** Activity **
Repeat each entry word for word; the images are not part of the copy.

Items from a dataset:
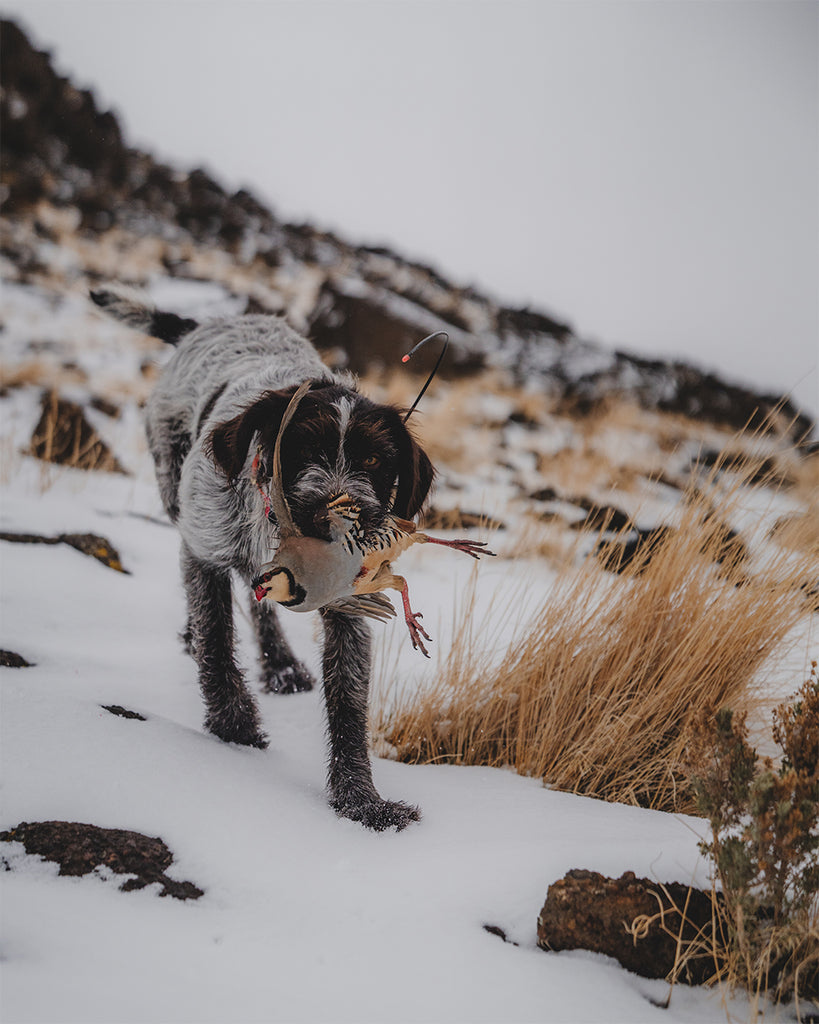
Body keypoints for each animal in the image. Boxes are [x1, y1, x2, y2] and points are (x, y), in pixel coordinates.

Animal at [91, 284, 434, 827]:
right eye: (303, 448)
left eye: (374, 459)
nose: (339, 519)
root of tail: (205, 324)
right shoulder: (206, 550)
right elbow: (215, 635)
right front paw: (233, 724)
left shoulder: (349, 598)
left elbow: (348, 696)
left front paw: (360, 799)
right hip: (174, 490)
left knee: (261, 602)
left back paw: (281, 664)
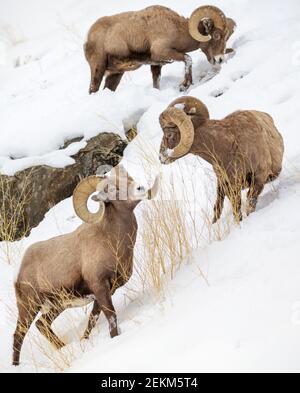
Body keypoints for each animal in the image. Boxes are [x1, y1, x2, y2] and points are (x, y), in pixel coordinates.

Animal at [11, 165, 159, 364]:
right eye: (113, 190)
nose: (140, 188)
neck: (111, 240)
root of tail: (19, 272)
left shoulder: (105, 291)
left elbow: (93, 318)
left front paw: (85, 341)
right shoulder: (100, 286)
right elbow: (111, 315)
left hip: (57, 305)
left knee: (42, 325)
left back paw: (64, 347)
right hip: (28, 308)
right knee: (18, 335)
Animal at [85, 5, 237, 92]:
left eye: (226, 36)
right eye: (216, 35)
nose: (220, 59)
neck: (177, 28)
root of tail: (88, 37)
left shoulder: (156, 65)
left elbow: (156, 84)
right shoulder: (161, 52)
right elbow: (188, 58)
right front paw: (184, 85)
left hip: (116, 74)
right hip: (98, 69)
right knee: (93, 89)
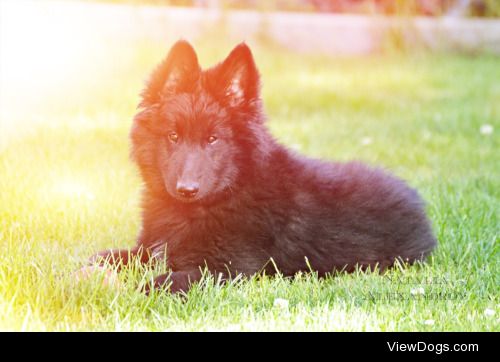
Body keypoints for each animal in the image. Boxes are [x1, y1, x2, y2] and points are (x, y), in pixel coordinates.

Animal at [92, 41, 436, 292]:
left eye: (214, 139)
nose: (187, 189)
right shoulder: (149, 249)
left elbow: (166, 281)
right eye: (173, 136)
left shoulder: (228, 267)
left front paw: (137, 291)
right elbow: (102, 256)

** Reply to the task **
Body keypoints for each animal in the image. Boxes are [x1, y1, x2, y2] and points are (x, y), in pixel coordinates.

Animal at [91, 284, 434, 827]:
right eye: (303, 448)
left eye: (374, 459)
nose: (339, 519)
root of tail: (205, 324)
right shoulder: (206, 550)
right elbow: (215, 635)
right front paw: (233, 724)
left shoulder: (349, 598)
left elbow: (348, 696)
left front paw: (360, 799)
right hip: (174, 490)
left knee: (261, 602)
left back paw: (281, 664)
Body keypoints for each animal in the image. Boxes are [x1, y1, x2, y2] and points are (x, y), in pixel coordinates.

Animal at [11, 165, 159, 364]:
right eye: (113, 190)
nose: (140, 188)
neck: (111, 240)
root of tail: (19, 272)
left shoulder: (105, 291)
left elbow: (93, 318)
left front paw: (85, 341)
right shoulder: (100, 286)
right elbow: (111, 315)
left hip: (57, 305)
left knee: (42, 325)
left back paw: (64, 347)
right hip: (28, 308)
right knee: (18, 335)
Animal at [85, 5, 237, 92]:
left eye: (226, 36)
right eye: (216, 35)
nose: (220, 59)
neck: (177, 28)
root of tail: (88, 37)
left shoulder: (156, 65)
left elbow: (156, 84)
right shoulder: (161, 52)
right elbow: (188, 58)
right front paw: (184, 85)
left hip: (116, 74)
right hip: (98, 69)
right knee: (93, 89)
Body keypoints for each animal in the image. Boxes are [x1, y1, x2, y2] and points are (x, y), in pixel coordinates.

Animal at [92, 41, 436, 292]:
left eye: (214, 139)
nose: (187, 189)
right shoulder: (149, 249)
left elbow: (166, 281)
right eye: (173, 136)
left shoulder: (228, 267)
left front paw: (137, 291)
right elbow: (102, 256)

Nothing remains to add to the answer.